WLDN — Willdan Group, Inc.

NASDAQ


Q4 2025 Earnings Call Summary

February 27, 2026

Summary of Willdan Group Q4 2025 Earnings Call

1. Key Financial Results and Metrics

  • Q4 2025 Performance:

    • Contract revenue increased by 21% to $174 million.
    • Net revenue grew 13% to $89.5 million.
    • Adjusted EBITDA rose 13% to $20 million.
    • Adjusted EPS more than doubled to $1.57; GAAP EPS was $1.23.
  • Fiscal Year 2025 Performance:

    • Consolidated contract revenue increased 21% to $682 million.
    • Net revenue grew 23% to $365 million, with 17% organic growth.
    • Adjusted EBITDA increased 40% to $79.5 million, with a margin of 21.8%, exceeding the 20% target for the first time.
    • Net income more than doubled to $52.6 million, or $3.49 per diluted share.
    • Free cash flow reached $71 million, with a net cash position of $17 million.

2. Strategic Updates and Business Highlights

  • Willdan's energy segment accounted for 85% of revenue, with strong demand from utility customers (41% of revenue) and state/local governments (48%).
  • The company is focusing on expanding its capabilities in the commercial sector, particularly in data centers, which are projected to drive significant electricity demand.
  • The acquisition of APG is expected to double revenue from data center-related projects in 2026.
  • Willdan is well-positioned in the energy efficiency market, which is increasingly recognized as a cost-effective resource for utilities facing rising demand and complexity.

3. Forward Guidance and Outlook

  • For FY 2026, Willdan expects:
    • Net revenue between $390 million and $405 million.
    • Adjusted EBITDA in the range of $85 million to $90 million.
    • Adjusted EPS between $4.50 and $4.70, lower than the previous year's $4.93 due to changes in tax benefits related to Section 179D.
  • The company anticipates maintaining margins above 20% and plans to continue pursuing acquisitions to enhance capabilities.

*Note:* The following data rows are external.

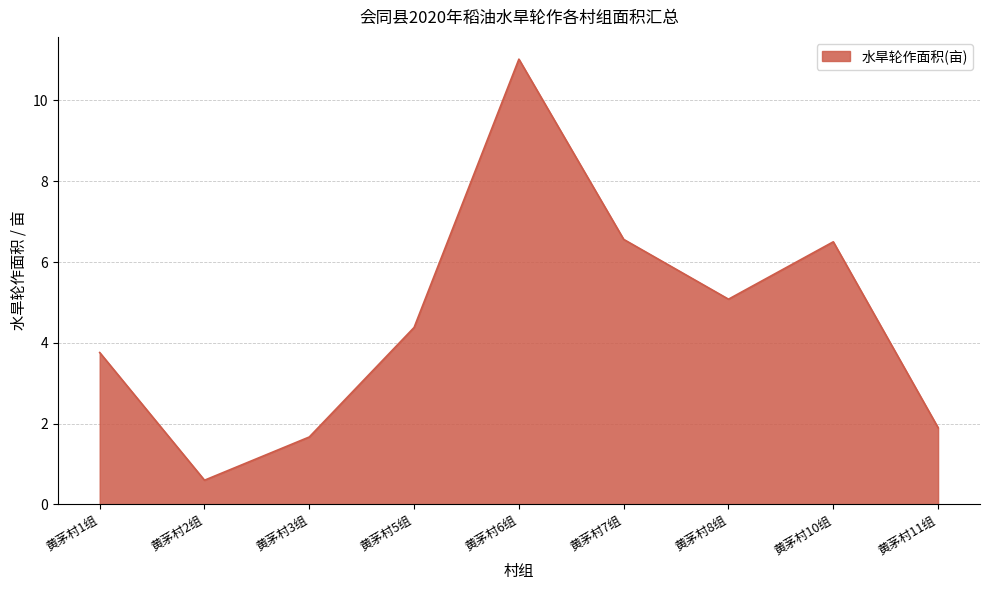

True or false: the data shows 3.2 at 黄茅村8组.

False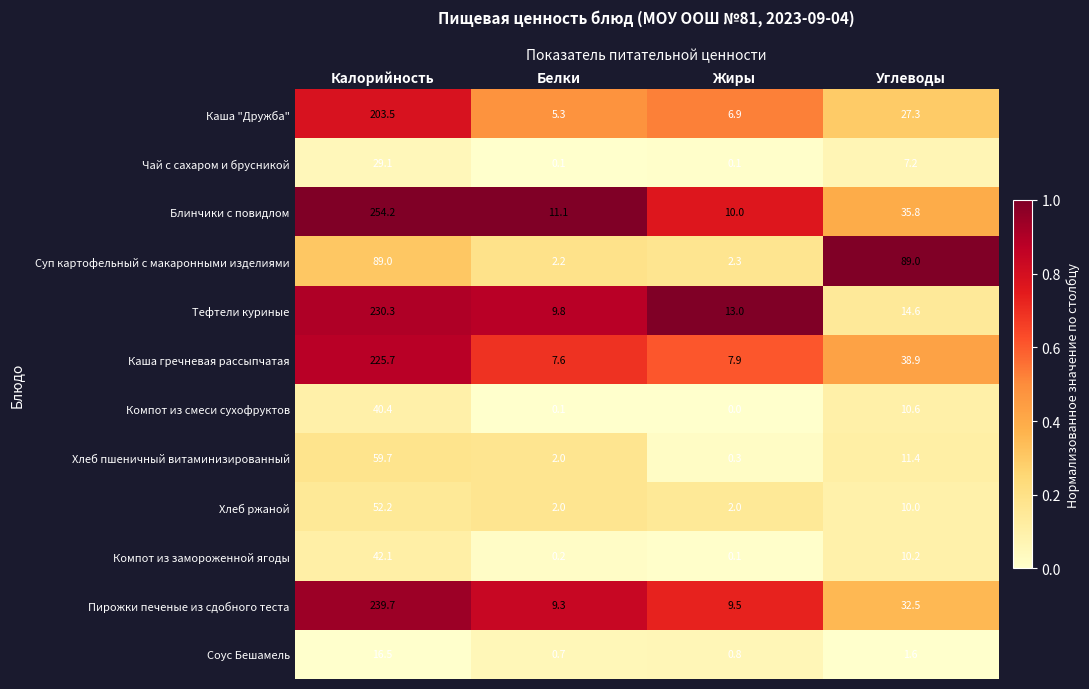

How many values in the Каша гречневая рассыпчатая series exceed 38?

2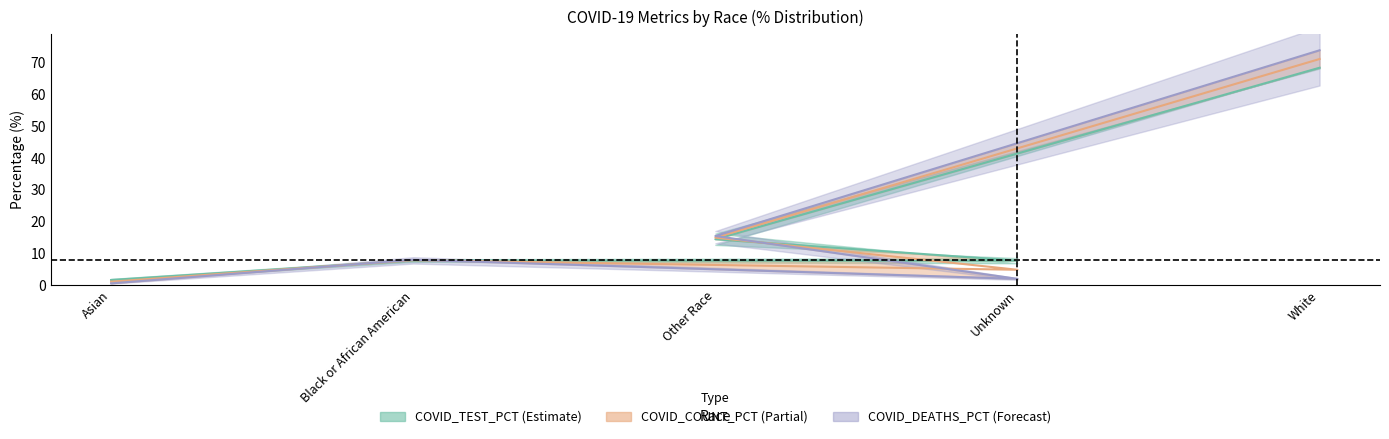

At which label is COVID_DEATHS_PCT closest to 37?

Other Race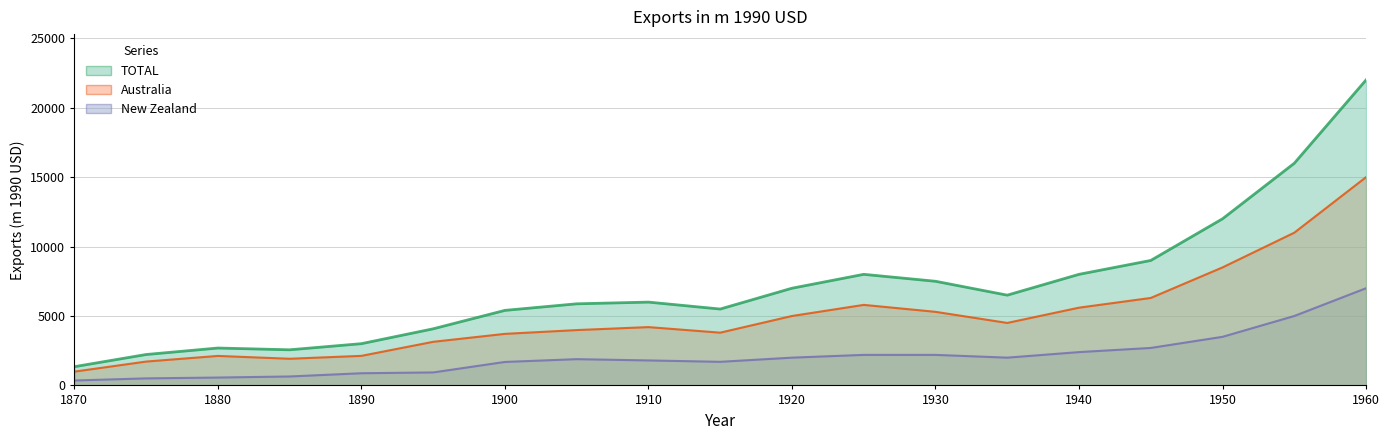

True or false: Australia and New Zealand cross at least once.

False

4. Bad News, Challenges, or Points of Concern

  • The guidance for adjusted EPS in 2026 is lower than the previous year, primarily due to the expiration of the favorable tax treatment under Section 179D.
  • There is uncertainty regarding the renewal of the 179D provision, which could impact future tax benefits.
  • The company faces challenges in scaling operations to meet growing demand while managing costs effectively.

5. Notable Q&A Insights

  • Management noted that while the Los Angeles Department of Power and Water contract ramped up in Q4, significant contributions are expected in Q2 2026.
  • The expected doubling of revenue from data center-related projects is tied to long-term contracts, indicating a robust growth trajectory in that segment.
  • The company is exploring acquisitions to further diversify its offerings in the commercial sector, which could enhance margins and revenue streams.
  • Management emphasized operational improvements and cost absorption as key factors in maintaining profitability, despite a more conservative outlook on EPS growth due to tax changes.